▶ _Brief_
Update the text read from each page of the material below by changing "Contact Us" to "Get in Touch" wherever it occurs, leaving everything else unchanged, and write out all of the lines again without the pictures.
Content starts
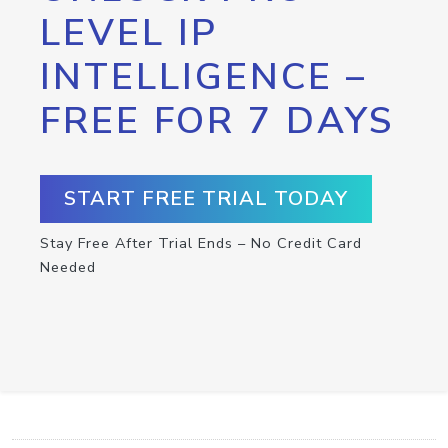
LEVEL IP
INTELLIGENCE –
FREE FOR 7 DAYS
START FREE TRIAL TODAY
Stay Free After Trial Ends – No Credit Card
Needed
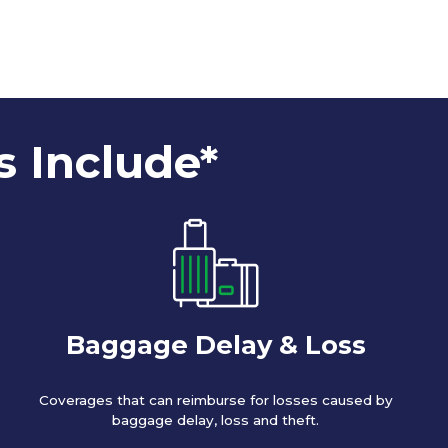
s Include*
Baggage Delay & Loss
Coverages that can reimburse for losses caused by
baggage delay, loss and theft.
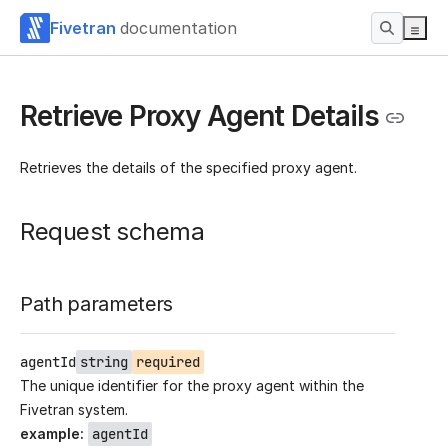
Fivetran
documentation
Retrieve Proxy Agent Details
Retrieves the details of the specified proxy agent.
Request schema
Path parameters
agentId
string
required
The unique identifier for the proxy agent within the
Fivetran system.
example
:
agentId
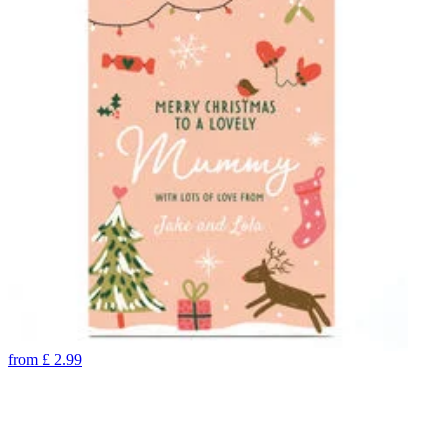
from
£
2.99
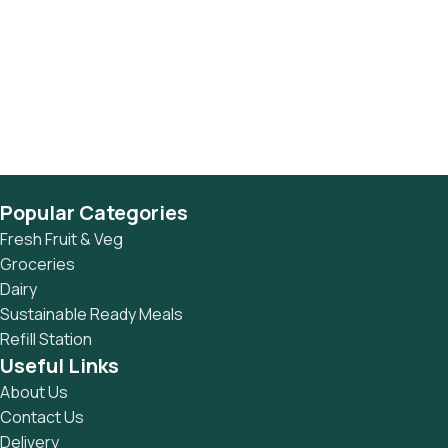
Popular Categories
Fresh Fruit & Veg
Groceries
Dairy
Sustainable Ready Meals
Refill Station
Useful Links
About Us
Contact Us
Delivery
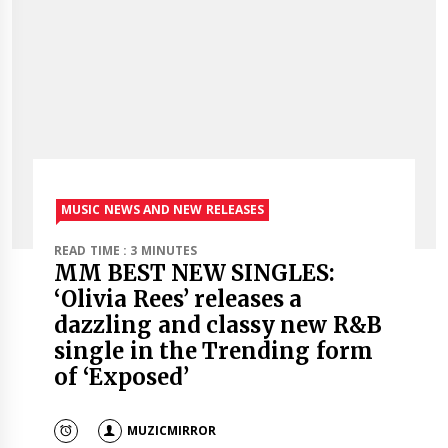
MUSIC NEWS AND NEW RELEASES
READ TIME : 3 MINUTES
MM BEST NEW SINGLES:
‘Olivia Rees’ releases a
dazzling and classy new R&B
single in the Trending form
of ‘Exposed’
MUZICMIRROR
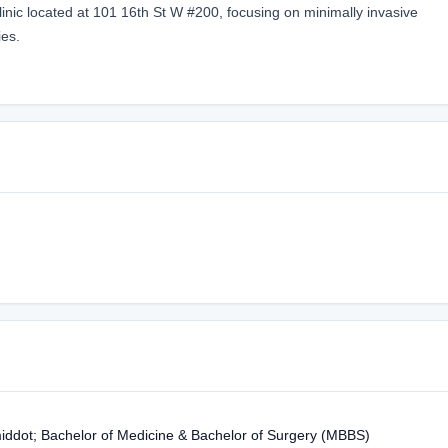
linic located at 101 16th St W #200, focusing on minimally invasive
ies.
middot; Bachelor of Medicine & Bachelor of Surgery (MBBS)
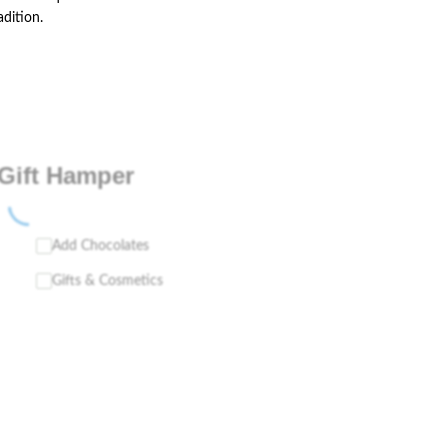
adition.
Gift Hamper
Add Chocolates
Gifts & Cosmetics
Content ends
▶ _Answer space_
LEVEL IP
INTELLIGENCE –
FREE FOR 7 DAYS
START FREE TRIAL TODAY
Stay Free After Trial Ends – No Credit Card
Needed
s Include*
Baggage Delay & Loss
Coverages that can reimburse for losses caused by
baggage delay, loss and theft.
Fivetran
documentation
Retrieve Proxy Agent Details
Retrieves the details of the specified proxy agent.
Request schema
Path parameters
agentId
string
required
The unique identifier for the proxy agent within the
Fivetran system.
example
:
agentId
from
£
2.99
Popular Categories
Fresh Fruit & Veg
Groceries
Dairy
Sustainable Ready Meals
Refill Station
Useful Links
About Us
Get in Touch
Delivery
MUSIC NEWS AND NEW RELEASES
READ TIME : 3 MINUTES
MM BEST NEW SINGLES:
‘Olivia Rees’ releases a
dazzling and classy new R&B
single in the Trending form
of ‘Exposed’
MUZICMIRROR
linic located at 101 16th St W #200, focusing on minimally invasive
ies.
middot; Bachelor of Medicine & Bachelor of Surgery (MBBS)
adition.
Gift Hamper
Add Chocolates
Gifts & Cosmetics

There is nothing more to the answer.